5.3 Ten aanzien van de beslissing om de patiënt in de gelegenheid te stellen om met vakantie te gaan, geldt dat de pijnklachten die aanvankelijk tot de opname hadden geleid onder controle waren en patiënt in een redelijke conditie verkeerde. Het College acht het aanvaardbaar dat de arts onder deze omstandigheden heeft besloten om verdere analyse tot na de zomer uit te stellen.

5.4  Omdat er in september 2008 nog voldoende mogelijkheden waren om binnen het ziekenhuis verder diagnostisch onderzoek te verrichten, was er voor de arts geen aanleiding om de patiënt voor verder onderzoek door te verwijzen naar een academisch ziekenhuis.

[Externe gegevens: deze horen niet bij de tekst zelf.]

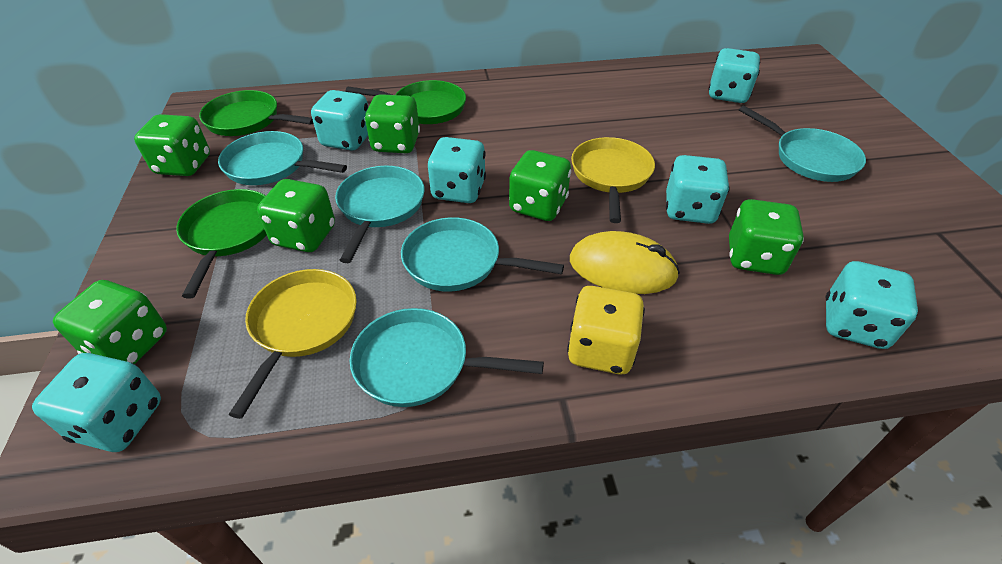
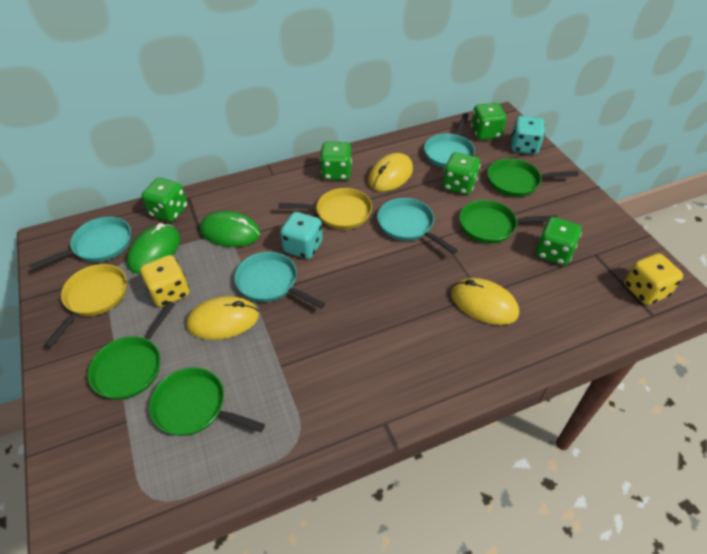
green dice: [53,280,167,364] [134,114,210,176] [257,179,335,252] [365,94,420,153] [509,150,571,221] [729,199,804,275] = 6 -> [142,178,188,222] [320,142,352,180] [442,152,481,195] [471,103,506,140] [536,217,582,265] = 5
green mouse: none = 0 -> [127,223,180,274] [200,211,261,247] = 2
green pan: [176,189,267,299] [199,90,313,136] [346,80,466,124] = 3 -> [88,301,175,400] [149,367,265,436] [459,200,557,244] [487,159,579,197] = 4
turquoise dice: [32,353,161,452] [311,90,368,151] [428,137,486,203] [666,155,730,224] [708,48,760,103] [825,261,918,349] = 6 -> [280,212,323,259] [511,116,545,154] = 2
turquoise pan: [218,131,347,185] [335,166,425,263] [350,308,544,407] [401,217,564,292] [739,105,866,182] = 5 -> [29,217,131,270] [234,252,325,309] [377,198,458,254] [424,113,475,168] = 4
yellow dice: [567,286,645,375] = 1 -> [140,255,189,307] [624,253,683,305] = 2
yellow mouse: [570,231,680,294] = 1 -> [186,296,259,340] [368,153,413,192] [451,278,519,325] = 3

5.5. Het College heeft er begrip voor dat klager het standpunt inneemt dat het wenselijk was geweest dat besproken was of autopsie zou moeten worden verricht. Daarmee had meer duidelijkheid kunnen worden verkregen over de doodsoorzaak. Dat deze mogelijkheid niet is besproken, kan echter de arts niet verweten worden. Een dergelijk gesprek vindt pas na het overlijden van de patiënt plaats en toen was de patiënt niet meer onder behandeling van de arts.

6. De beslissing

Het Regionaal Tuchtcollege voor de Gezondheidszorg te ’s-Gravenhage beslist als volgt:

wijst de klacht af.

Deze beslissing is gegeven door: mr. P.A. Offers, voorzitter, mr. C.C. Dedel - van Walbeek, lid jurist, dr. J.W. van’t Wout, prof. dr. R.G. Pöll, prof. dr. M.W. Hengeveld, leden artsen en bijgestaan door mr. J.P. Hoogland, secretaris en uitgesproken ter openbare terechtzitting van 16 maart 2010.

voorzitter                                                                                              secretaris

Tegen deze beslissing kan binnen zes weken na de dag van verzending van het afschrift ervan schriftelijk hoger beroep worden ingesteld bij het Centrale Tuchtcollege voor de Gezond­heidszorg door:

a.         de klager en/of klaagster, voorzover de klacht is afgewezen, of voorzover hij/zij niet-ontvankelijk is verklaard;

b.         degene over wie is geklaagd;

c.         de hoofdinspecteur of de regionale inspecteur van de volksgezondheid, wie de aangelegenheid uit hoofde van de hun toevertrouwde belangen aangaat.

Het tot het Centrale Tuchtcollege voor de Gezondheidszorg gerichte beroep­schrift wordt ingezon­den bij de secretaris van het Regionaal Tuchtcolle­ge voor de Gezondheidszorg te

's-Gravenhage, door wie het binnen de beroepstermijn moet zijn ontvangen.